__Problem to work on__: Retype every line of these entries exactly, keeping all characters and spacing unchanged.

(Entries from a dataset)
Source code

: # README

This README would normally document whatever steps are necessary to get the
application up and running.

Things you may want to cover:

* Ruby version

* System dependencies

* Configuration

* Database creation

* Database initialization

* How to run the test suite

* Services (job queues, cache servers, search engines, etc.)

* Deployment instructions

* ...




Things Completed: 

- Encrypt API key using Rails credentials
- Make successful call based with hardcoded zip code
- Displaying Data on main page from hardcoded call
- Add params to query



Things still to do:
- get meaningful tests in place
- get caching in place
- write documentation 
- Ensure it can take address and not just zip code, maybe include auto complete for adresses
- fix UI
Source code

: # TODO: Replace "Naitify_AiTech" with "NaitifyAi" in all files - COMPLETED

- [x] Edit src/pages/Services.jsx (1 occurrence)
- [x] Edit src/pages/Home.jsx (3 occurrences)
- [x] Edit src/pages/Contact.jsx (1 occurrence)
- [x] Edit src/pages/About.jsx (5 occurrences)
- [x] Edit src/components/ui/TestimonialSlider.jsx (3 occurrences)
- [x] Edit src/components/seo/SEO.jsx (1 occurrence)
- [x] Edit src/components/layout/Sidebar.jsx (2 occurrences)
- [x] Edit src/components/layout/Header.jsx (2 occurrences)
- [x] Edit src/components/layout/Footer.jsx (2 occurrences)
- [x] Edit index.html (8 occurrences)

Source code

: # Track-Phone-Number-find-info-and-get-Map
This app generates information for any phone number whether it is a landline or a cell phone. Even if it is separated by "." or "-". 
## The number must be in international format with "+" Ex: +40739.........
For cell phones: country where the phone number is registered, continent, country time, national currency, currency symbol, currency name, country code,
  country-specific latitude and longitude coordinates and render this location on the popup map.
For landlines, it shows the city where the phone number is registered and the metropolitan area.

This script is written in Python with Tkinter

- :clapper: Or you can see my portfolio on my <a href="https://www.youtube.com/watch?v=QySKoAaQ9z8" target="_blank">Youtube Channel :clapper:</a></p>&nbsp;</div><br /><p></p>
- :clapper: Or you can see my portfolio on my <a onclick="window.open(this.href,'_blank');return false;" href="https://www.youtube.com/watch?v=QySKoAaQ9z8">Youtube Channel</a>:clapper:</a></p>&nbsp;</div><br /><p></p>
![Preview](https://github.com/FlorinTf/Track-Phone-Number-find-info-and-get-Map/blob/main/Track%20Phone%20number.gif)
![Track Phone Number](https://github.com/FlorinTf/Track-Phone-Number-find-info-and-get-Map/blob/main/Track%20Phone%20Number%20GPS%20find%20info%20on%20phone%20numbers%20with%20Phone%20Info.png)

__Exercise response__:
Source code

: # README

This README would normally document whatever steps are necessary to get the
application up and running.

Things you may want to cover:

* Ruby version

* System dependencies

* Configuration

* Database creation

* Database initialization

* How to run the test suite

* Services (job queues, cache servers, search engines, etc.)

* Deployment instructions

* ...




Things Completed: 

- Encrypt API key using Rails credentials
- Make successful call based with hardcoded zip code
- Displaying Data on main page from hardcoded call
- Add params to query



Things still to do:
- get meaningful tests in place
- get caching in place
- write documentation 
- Ensure it can take address and not just zip code, maybe include auto complete for adresses
- fix UI
Source code

: # TODO: Replace "Naitify_AiTech" with "NaitifyAi" in all files - COMPLETED

- [x] Edit src/pages/Services.jsx (1 occurrence)
- [x] Edit src/pages/Home.jsx (3 occurrences)
- [x] Edit src/pages/Contact.jsx (1 occurrence)
- [x] Edit src/pages/About.jsx (5 occurrences)
- [x] Edit src/components/ui/TestimonialSlider.jsx (3 occurrences)
- [x] Edit src/components/seo/SEO.jsx (1 occurrence)
- [x] Edit src/components/layout/Sidebar.jsx (2 occurrences)
- [x] Edit src/components/layout/Header.jsx (2 occurrences)
- [x] Edit src/components/layout/Footer.jsx (2 occurrences)
- [x] Edit index.html (8 occurrences)

Source code

: # Track-Phone-Number-find-info-and-get-Map
This app generates information for any phone number whether it is a landline or a cell phone. Even if it is separated by "." or "-". 
## The number must be in international format with "+" Ex: +40739.........
For cell phones: country where the phone number is registered, continent, country time, national currency, currency symbol, currency name, country code,
  country-specific latitude and longitude coordinates and render this location on the popup map.
For landlines, it shows the city where the phone number is registered and the metropolitan area.

This script is written in Python with Tkinter

- :clapper: Or you can see my portfolio on my <a href="https://www.youtube.com/watch?v=QySKoAaQ9z8" target="_blank">Youtube Channel :clapper:</a></p>&nbsp;</div><br /><p></p>
- :clapper: Or you can see my portfolio on my <a onclick="window.open(this.href,'_blank');return false;" href="https://www.youtube.com/watch?v=QySKoAaQ9z8">Youtube Channel</a>:clapper:</a></p>&nbsp;</div><br /><p></p>
![Preview](https://github.com/FlorinTf/Track-Phone-Number-find-info-and-get-Map/blob/main/Track%20Phone%20number.gif)
![Track Phone Number](https://github.com/FlorinTf/Track-Phone-Number-find-info-and-get-Map/blob/main/Track%20Phone%20Number%20GPS%20find%20info%20on%20phone%20numbers%20with%20Phone%20Info.png)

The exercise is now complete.